They were checking to see if the light would come out one of his ears.
…not unless you’re built a little differently than I am. Or talking about two different people. :eek:
He was pointing towards his lymph glands… maybe he’s got an infection.
Then again, maybe he was just saying,
“I’ve been here since April, and, as you can see, they haven’t let me shave even once! With a box full of thousands of pictures of Ben Franklin, you’d think that somebody could’ve found me a Bic razor!”
hijack, but related question:
How do you suppose some individual soldier found the entrance to the “spider hole”?
And who was the brave guy who crawled down into it, knowing that Saddam has always claimed that he would go down fighting? A small pistol is all he needed in that hole to kill a couple soldiers. You would think he would want to put up some token resistance., before,say, being flushed out with a smoke grenade or tear gas.
They say he bit off a soldier’s thumb, and they were just seeing if they could find it.
Not really.
Never been trained militarily. Usually not even remotely interested. BUT! My guess would be that they stuck a mirror down there first.
Though it was described as quite small, the Associated Press released a description of where he was. The description sounds much bigger than my original impression.
Plus, Saddam reportedly said, “I’m Saddam Hussein. I’m the president of Iraq and I’m willing to negotiate.” I gotta admit, though I’m not fan of Bush’s, I laughed when I heard that they replied, “President Bush sends his regards.”
I’m thinking maybe they saw he was armed and with the use of a mirror, told him to come towards the hole with his hands up. Something to that effect. Apparently Saddam bumped his noggin on the way out of there. I’m thinking they pulled him up. I don’t think someone got down IN the hole with him.
But like I said, I have absolutely no credentials in this kind of thing. I’m just thinking THAT would be common sense. But G-d knows how much we use that nowadays! LOL
Ewww, it occurred to me they must have done a full cavity search on him… The guy who got that job deserves a medal.
So where’s the video of the full-cavity search?
I think Saddam said those words right after the soldier yelled “Fire in the Hole” and was about to toss a grenade in there.
I heard he complained about a sore tooth.
But the Iragi information minister said “Saddam asked for a mouth exam but was really infecting the infidels with billions of germs after spending nine months eating food encrusted with rat poop. It was his plan all along to bring the infidels into the ring of death. The whole infantry is now infected with various rat diseases. Like your rat leader Bush, you will all die.”
Barney Fife. Lots of brave talk in public, but a coward when alone.
The lack of it shows that the internet does have a limit to depravity,despite what the general consensus is.
Cooda fooled me.
Not that I’m particularly anxious to have a look up Saddam Hussein’s butthole, but considering some of the emails I get on a regular basis, I’m kinda surprised no one’s tried to sell it to me…
“Dead?! I didn’t even know he was sick!”
(obscure Warner Bros. cartoon reference)
I think you might be getting confused between the hole in which he was found (very small indeed) and the farmhouse in which he is presumed to have lived for most of the time when the coast was clear.

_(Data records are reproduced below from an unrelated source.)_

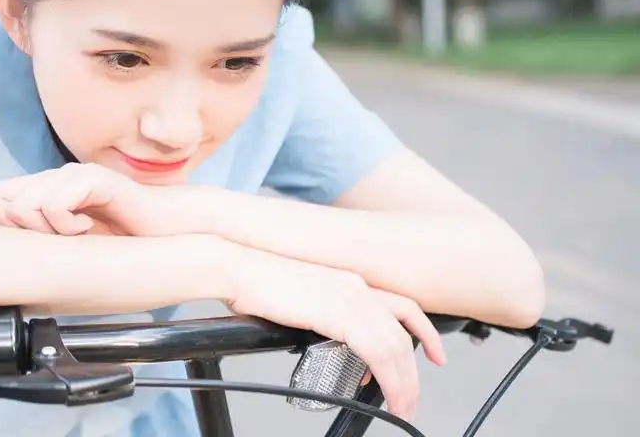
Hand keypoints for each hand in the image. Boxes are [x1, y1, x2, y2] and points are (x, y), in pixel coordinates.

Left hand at [0, 163, 158, 235]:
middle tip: (54, 242)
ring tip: (73, 235)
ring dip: (45, 231)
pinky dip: (66, 225)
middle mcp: (51, 177)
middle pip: (1, 203)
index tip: (25, 246)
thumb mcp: (64, 245)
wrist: (164, 231)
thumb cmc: (117, 241)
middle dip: (21, 232)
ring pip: (24, 205)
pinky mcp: (92, 178)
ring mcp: (71, 175)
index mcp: (41, 190)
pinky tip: (86, 228)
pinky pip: (54, 204)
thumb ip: (32, 237)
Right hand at [224, 249, 447, 421]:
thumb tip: (325, 342)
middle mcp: (357, 286)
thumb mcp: (300, 299)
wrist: (237, 266)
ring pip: (396, 347)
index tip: (435, 354)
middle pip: (404, 333)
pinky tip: (386, 394)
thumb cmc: (255, 282)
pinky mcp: (338, 312)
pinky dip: (389, 378)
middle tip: (412, 398)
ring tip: (402, 406)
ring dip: (404, 383)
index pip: (403, 306)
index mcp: (349, 281)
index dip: (425, 332)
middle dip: (413, 372)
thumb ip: (321, 316)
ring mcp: (350, 297)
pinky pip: (378, 352)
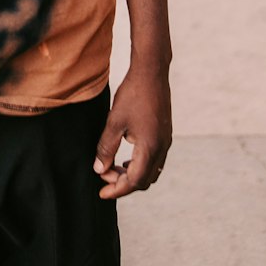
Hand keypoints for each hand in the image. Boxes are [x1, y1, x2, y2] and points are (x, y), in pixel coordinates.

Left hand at [93, 69, 171, 199]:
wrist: (152, 72)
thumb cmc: (133, 95)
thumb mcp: (114, 122)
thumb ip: (106, 148)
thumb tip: (99, 169)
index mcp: (150, 148)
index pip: (134, 181)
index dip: (117, 190)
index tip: (101, 193)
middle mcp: (162, 148)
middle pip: (144, 180)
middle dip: (124, 183)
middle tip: (104, 176)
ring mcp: (166, 141)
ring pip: (151, 171)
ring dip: (133, 175)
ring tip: (113, 168)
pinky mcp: (165, 134)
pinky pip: (155, 160)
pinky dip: (141, 165)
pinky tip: (127, 158)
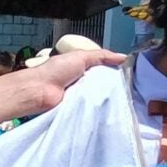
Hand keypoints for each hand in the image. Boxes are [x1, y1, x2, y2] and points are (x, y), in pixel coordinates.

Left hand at [0, 46, 124, 118]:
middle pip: (102, 84)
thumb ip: (102, 56)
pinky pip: (90, 109)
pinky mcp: (76, 110)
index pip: (103, 70)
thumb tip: (123, 57)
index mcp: (81, 68)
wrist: (39, 90)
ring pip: (97, 97)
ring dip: (104, 97)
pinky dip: (95, 108)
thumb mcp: (81, 57)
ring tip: (119, 99)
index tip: (127, 75)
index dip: (113, 72)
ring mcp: (79, 96)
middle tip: (126, 89)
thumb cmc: (55, 71)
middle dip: (111, 86)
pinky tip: (106, 108)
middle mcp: (81, 82)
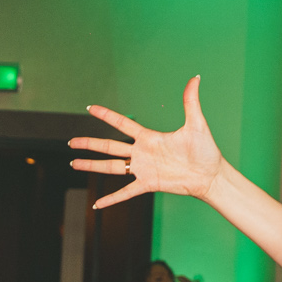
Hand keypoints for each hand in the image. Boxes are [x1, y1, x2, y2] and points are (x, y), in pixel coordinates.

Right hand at [68, 75, 226, 210]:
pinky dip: (111, 199)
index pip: (122, 123)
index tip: (90, 108)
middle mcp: (142, 152)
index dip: (106, 115)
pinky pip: (125, 192)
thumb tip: (195, 78)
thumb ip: (190, 100)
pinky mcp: (148, 184)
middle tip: (72, 142)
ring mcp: (143, 169)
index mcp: (149, 137)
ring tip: (74, 163)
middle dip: (89, 144)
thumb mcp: (196, 123)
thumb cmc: (205, 150)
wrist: (210, 175)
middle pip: (109, 146)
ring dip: (92, 165)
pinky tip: (97, 204)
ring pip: (110, 167)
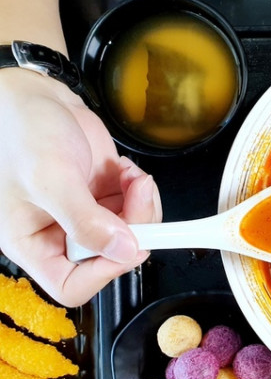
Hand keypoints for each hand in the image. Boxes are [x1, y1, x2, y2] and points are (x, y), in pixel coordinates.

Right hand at [0, 69, 161, 306]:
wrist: (31, 93)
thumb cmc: (19, 132)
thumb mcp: (49, 178)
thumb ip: (86, 220)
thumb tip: (124, 251)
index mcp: (33, 243)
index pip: (72, 285)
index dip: (105, 272)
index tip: (127, 244)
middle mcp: (61, 235)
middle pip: (111, 258)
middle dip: (134, 229)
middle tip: (138, 194)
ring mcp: (87, 215)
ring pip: (132, 233)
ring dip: (142, 207)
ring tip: (132, 177)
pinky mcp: (104, 195)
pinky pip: (137, 208)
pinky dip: (141, 191)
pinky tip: (126, 170)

This was where the kitchen, bedroom etc that are described in the site you linked to were.
Hmm. Have you seen the Steve Bell cartoon in today’s Guardian, by any chance?
Saddam Hussein’s Uvula - band name!
According to what I’ve heard or read in Swedish media that is exactly what happened.
“I wonder what they’ll do with the Kaiser?”
right back atcha!
But the World Weekly News said Bat Boy was fighting on our side. Why are they searching him?
I’m sure if it were in anybody’s hands but the government’s it would be plastered on kazaa more than Pam and Tom.
Don’t ever doubt the depravity of the internet.